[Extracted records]
______________________________

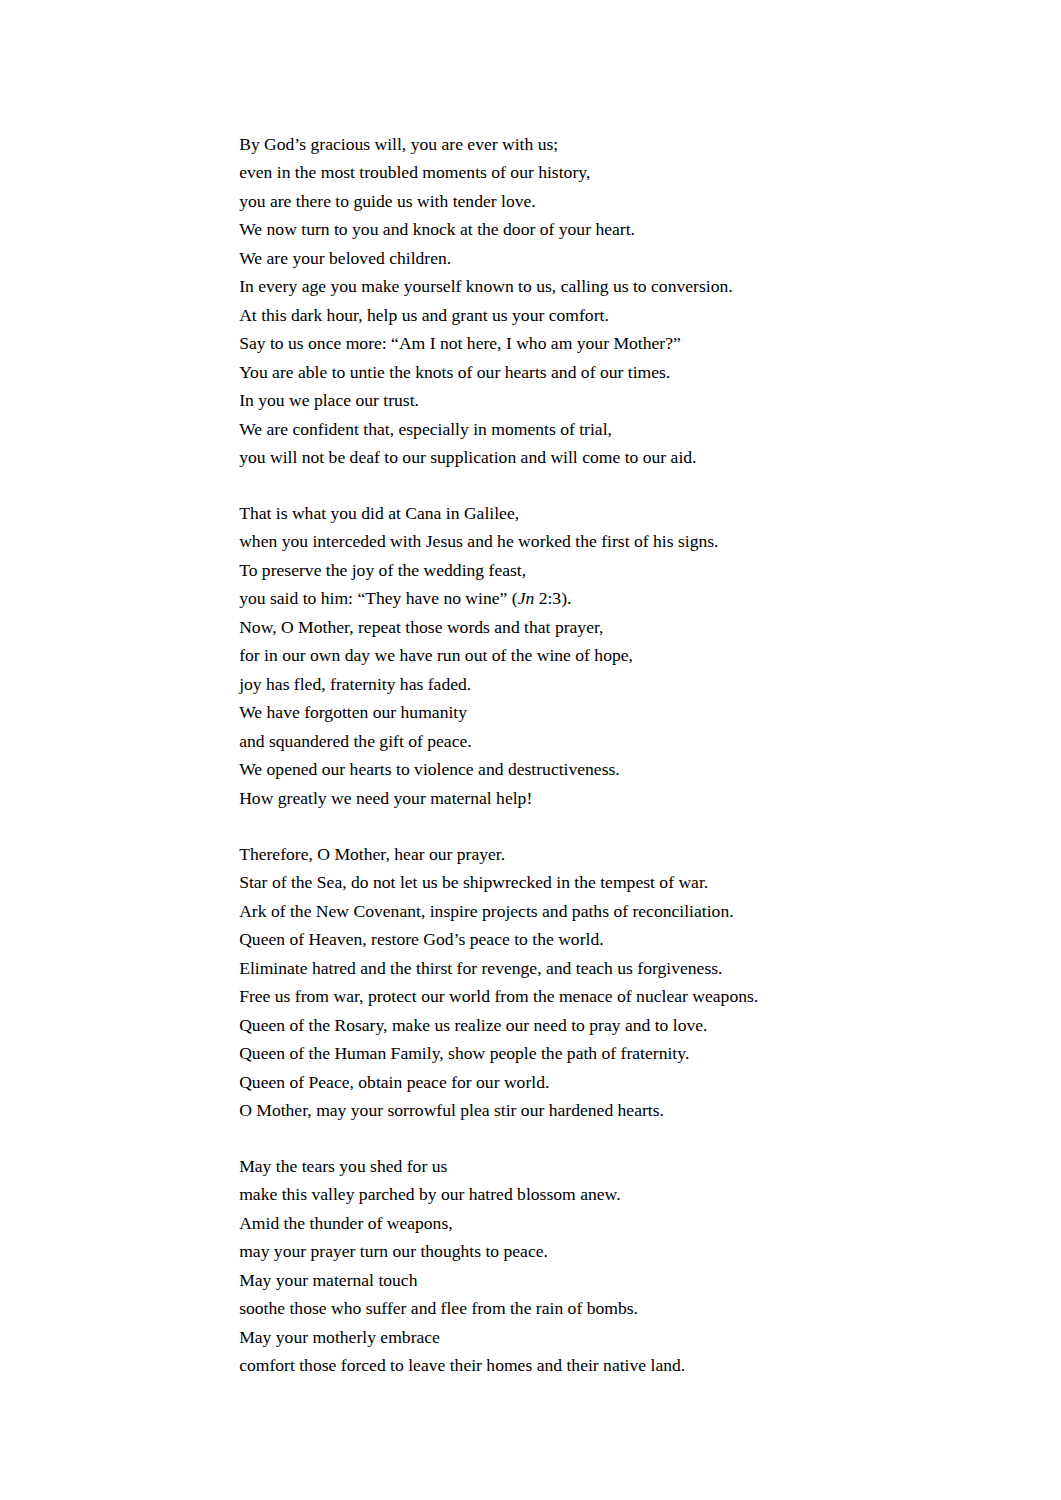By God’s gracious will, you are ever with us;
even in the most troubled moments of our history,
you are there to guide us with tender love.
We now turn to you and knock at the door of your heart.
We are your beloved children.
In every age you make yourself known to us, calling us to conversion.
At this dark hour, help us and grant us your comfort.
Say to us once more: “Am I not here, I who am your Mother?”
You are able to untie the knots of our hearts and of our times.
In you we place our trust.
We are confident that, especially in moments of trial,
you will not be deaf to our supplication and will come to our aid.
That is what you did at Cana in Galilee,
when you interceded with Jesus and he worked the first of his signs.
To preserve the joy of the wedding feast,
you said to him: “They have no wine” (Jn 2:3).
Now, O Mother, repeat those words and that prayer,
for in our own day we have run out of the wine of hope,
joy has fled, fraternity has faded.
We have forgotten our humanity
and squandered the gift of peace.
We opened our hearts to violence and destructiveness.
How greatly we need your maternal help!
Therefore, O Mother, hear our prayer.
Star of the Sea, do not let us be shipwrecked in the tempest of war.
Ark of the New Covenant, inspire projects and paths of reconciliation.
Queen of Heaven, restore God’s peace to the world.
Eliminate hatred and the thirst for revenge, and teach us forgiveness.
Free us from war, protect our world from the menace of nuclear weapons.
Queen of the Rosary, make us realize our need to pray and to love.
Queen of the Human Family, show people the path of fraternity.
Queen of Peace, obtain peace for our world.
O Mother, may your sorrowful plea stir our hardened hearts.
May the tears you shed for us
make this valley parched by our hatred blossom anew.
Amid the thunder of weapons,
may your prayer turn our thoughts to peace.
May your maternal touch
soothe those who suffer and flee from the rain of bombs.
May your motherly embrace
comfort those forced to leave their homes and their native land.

______________________________

> _Aim of the task_
In the data above, find the line containing "You are able", then copy it and every later line exactly.

> _Result of this exercise_
You are able to untie the knots of our hearts and of our times.
In you we place our trust.
We are confident that, especially in moments of trial,
you will not be deaf to our supplication and will come to our aid.
That is what you did at Cana in Galilee,
when you interceded with Jesus and he worked the first of his signs.
To preserve the joy of the wedding feast,
you said to him: “They have no wine” (Jn 2:3).
Now, O Mother, repeat those words and that prayer,
for in our own day we have run out of the wine of hope,
joy has fled, fraternity has faded.
We have forgotten our humanity
and squandered the gift of peace.
We opened our hearts to violence and destructiveness.
How greatly we need your maternal help!
Therefore, O Mother, hear our prayer.
Star of the Sea, do not let us be shipwrecked in the tempest of war.
Ark of the New Covenant, inspire projects and paths of reconciliation.
Queen of Heaven, restore God’s peace to the world.
Eliminate hatred and the thirst for revenge, and teach us forgiveness.
Free us from war, protect our world from the menace of nuclear weapons.
Queen of the Rosary, make us realize our need to pray and to love.
Queen of the Human Family, show people the path of fraternity.
Queen of Peace, obtain peace for our world.
O Mother, may your sorrowful plea stir our hardened hearts.
May the tears you shed for us
make this valley parched by our hatred blossom anew.
Amid the thunder of weapons,
may your prayer turn our thoughts to peace.
May your maternal touch
soothe those who suffer and flee from the rain of bombs.
May your motherly embrace
comfort those forced to leave their homes and their native land.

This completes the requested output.